▸ **Selected passage**:
▼

Back light - - A small lighting instrument placed behind a subject (an interviewee, for example), that helps to separate the subject from the background.  It creates lighter areas that trace around their hair and shoulders, helping to add dimension and appeal to the shot.  See also: Key light, Fill light

 

Backup - - At Full Effect Productions, we refer to backups as on-going copies of files and projects existing on a separate hard drive from the main "work in progress" hard drive.  This way, should the main "work in progress" hard drive fail, an up-to-date "emergency backup" copy exists.  This differs from an Archive, which is a term we use to describe permanent storage of a completed project.

 

Bandwidth - - Used in the discussion of sending data over wires or lines linking communication devices. It refers to the speed and volume of data throughput over the device.  The greater the bandwidth, the larger the amount of data that can be transferred over the network.

▲

▸ **What you need to do**:
1. From the glossary, set down the stretch from "Backup - - At" through "a completed project." word for word.
2. In the glossary, what does Full Effect Productions use the term Archive to describe?

▸ **The data**:
▼

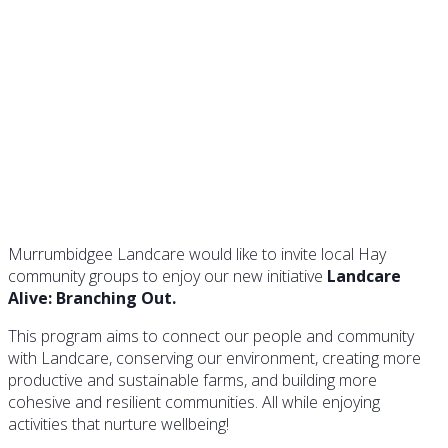
Landcare Alive is Branching
Out in Hay
Murrumbidgee Landcare would like to invite local Hay
community groups to enjoy our new initiative
Landcare
Alive: Branching Out.
This program aims to connect our people and community
with Landcare, conserving our environment, creating more
productive and sustainable farms, and building more
cohesive and resilient communities. All while enjoying
activities that nurture wellbeing!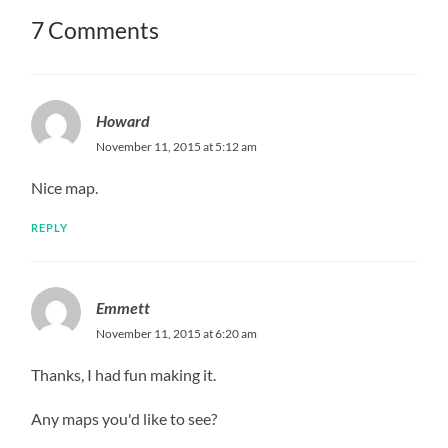
7 Comments
Howard
November 11, 2015 at 5:12 am
Nice map.
REPLY
Emmett
November 11, 2015 at 6:20 am
Thanks, I had fun making it.
Any maps you'd like to see?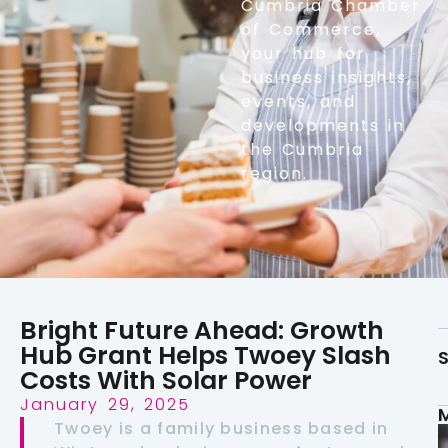
Cumbria Chamber
of Commerce,
your hub for
business insights,
events, and
developments in
the Cumbria
region.
Bright Future Ahead: Growth
Hub Grant Helps Twoey Slash
S
Costs With Solar Power
January 29, 2025
Twoey is a family business based in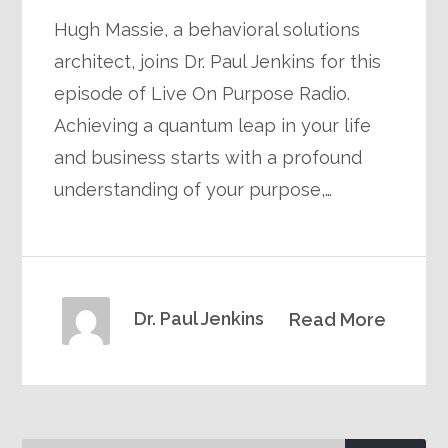
Hugh Massie, a behavioral solutions
architect, joins Dr. Paul Jenkins for this
episode of Live On Purpose Radio.
Achieving a quantum leap in your life
and business starts with a profound
understanding of your purpose,…
Dr. Paul Jenkins
Read More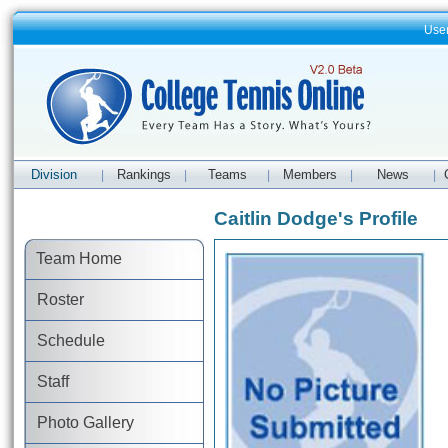
Use
Division
Rankings
Teams
Members
News
|
|
|
|
|
Caitlin Dodge's Profile
Team Home
Roster
Schedule
Staff
Photo Gallery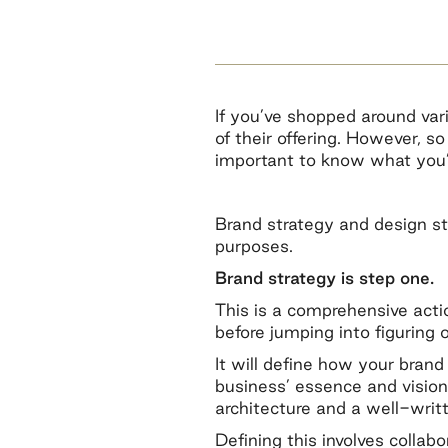
If you’ve shopped around var
of their offering. However, s
important to know what you’r
Brand strategy and design st
purposes.
Brand strategy is step one.
This is a comprehensive acti
before jumping into figuring 
It will define how your bran
business’ essence and vision
architecture and a well-writt
Defining this involves colla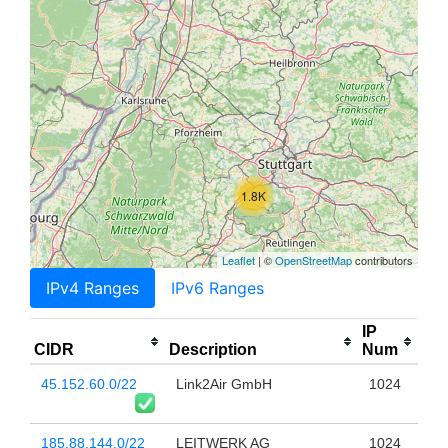
1.8K
Leaflet
| ©
OpenStreetMap
contributors
IPv4 Ranges
IPv6 Ranges
IP
CIDR
Description
Num
45.152.60.0/22
Link2Air GmbH
1024
185.88.144.0/22
LEITWERK AG
1024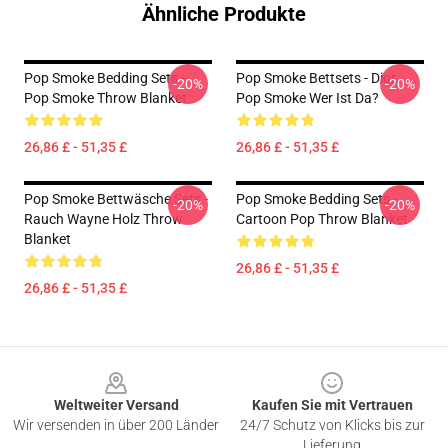
Ähnliche Produkte
Pop Smoke Bedding Sets -
Pop Smoke Bettsets - Dior,
-20%
-20%
Pop Smoke Throw Blanket
Pop Smoke Wer Ist Da?
26,86 £ - 51,35 £
26,86 £ - 51,35 £
Pop Smoke Bettwäsche Sets -
Pop Smoke Bedding Sets -
-20%
-20%
Rauch Wayne Holz Throw
Cartoon Pop Throw Blanket
Blanket
26,86 £ - 51,35 £
26,86 £ - 51,35 £
Footer
Weltweiter Versand
Kaufen Sie mit Vertrauen
Wir versenden in über 200 Länder
24/7 Schutz von Klicks bis zur
Lieferung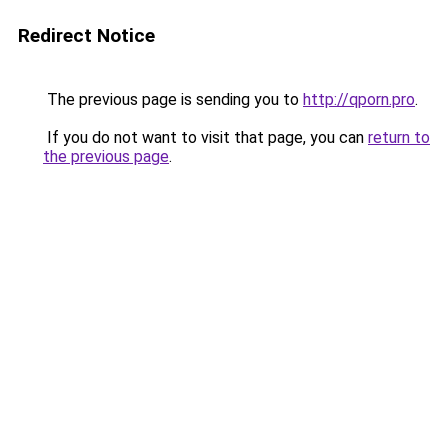
Redirect Notice
The previous page is sending you to
http://qporn.pro
.
If you do not want to visit that page, you can
return to
the previous page
.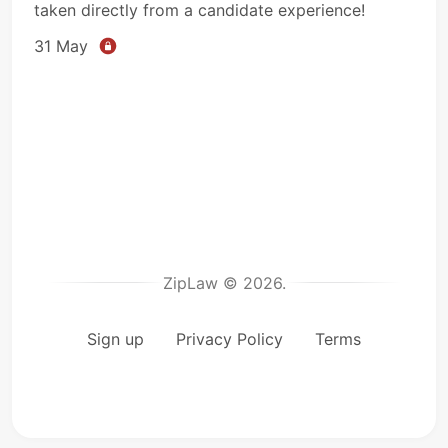
taken directly from a candidate experience!
31 May
ZipLaw © 2026.
Sign up
Privacy Policy
Terms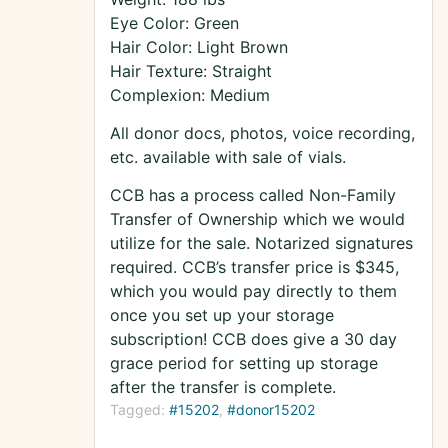
Eye Color: Green
Hair Color: Light Brown
Hair Texture: Straight
Complexion: Medium
All donor docs, photos, voice recording,
etc. available with sale of vials.
CCB has a process called Non-Family
Transfer of Ownership which we would
utilize for the sale. Notarized signatures
required. CCB’s transfer price is $345,
which you would pay directly to them
once you set up your storage
subscription! CCB does give a 30 day
grace period for setting up storage
after the transfer is complete.
Tagged:
#15202
#donor15202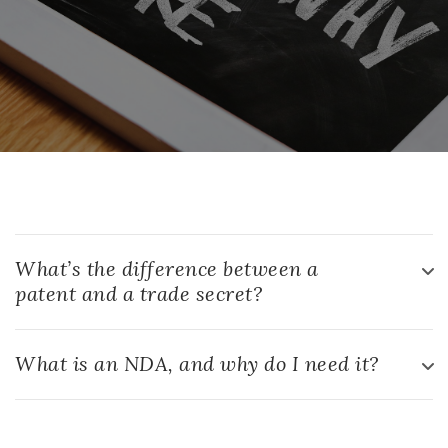
What’s the difference between a
patent and a trade secret?
What is an NDA, and why do I need it?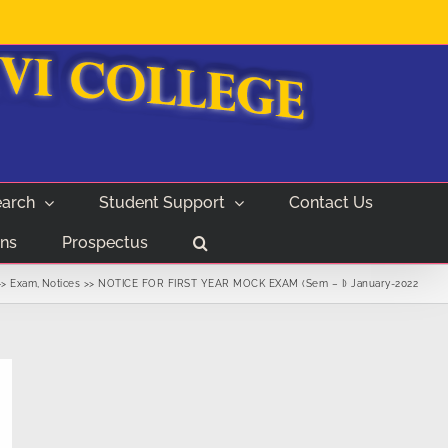
arch
Student Support
Contact Us
ns
Prospectus
Exam
Notices
NOTICE FOR FIRST YEAR MOCK EXAM (Sem – I) January-2022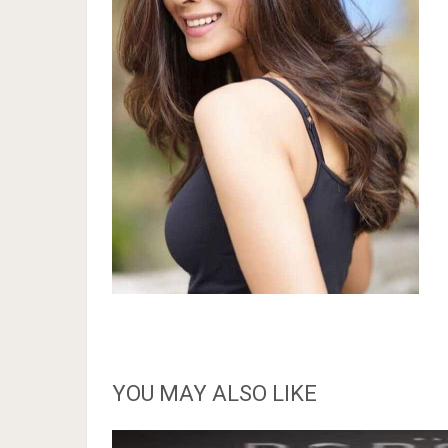
YOU MAY ALSO LIKE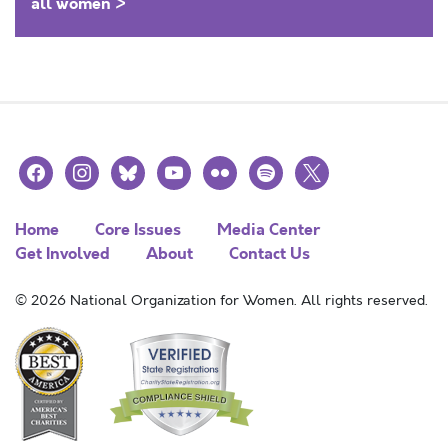
all women >
facebook
instagram
bluesky
youtube
flickr
spotify
x
Home
Core Issues
Media Center
Get Involved
About
Contact Us
© 2026 National Organization for Women. All rights reserved.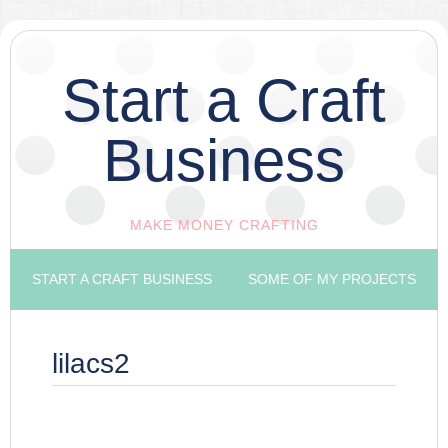
Start a Craft
Business
MAKE MONEY CRAFTING
START A CRAFT BUSINESS
SOME OF MY PROJECTS
lilacs2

▲

▸ **Response list**:
1.
Backup - - At Full Effect Productions, we refer to backups as on-going copies of files and projects existing on a separate hard drive from the main "work in progress" hard drive.  This way, should the main "work in progress" hard drive fail, an up-to-date "emergency backup" copy exists.  This differs from an Archive, which is a term we use to describe permanent storage of a completed project.

2. Permanent storage of a completed project.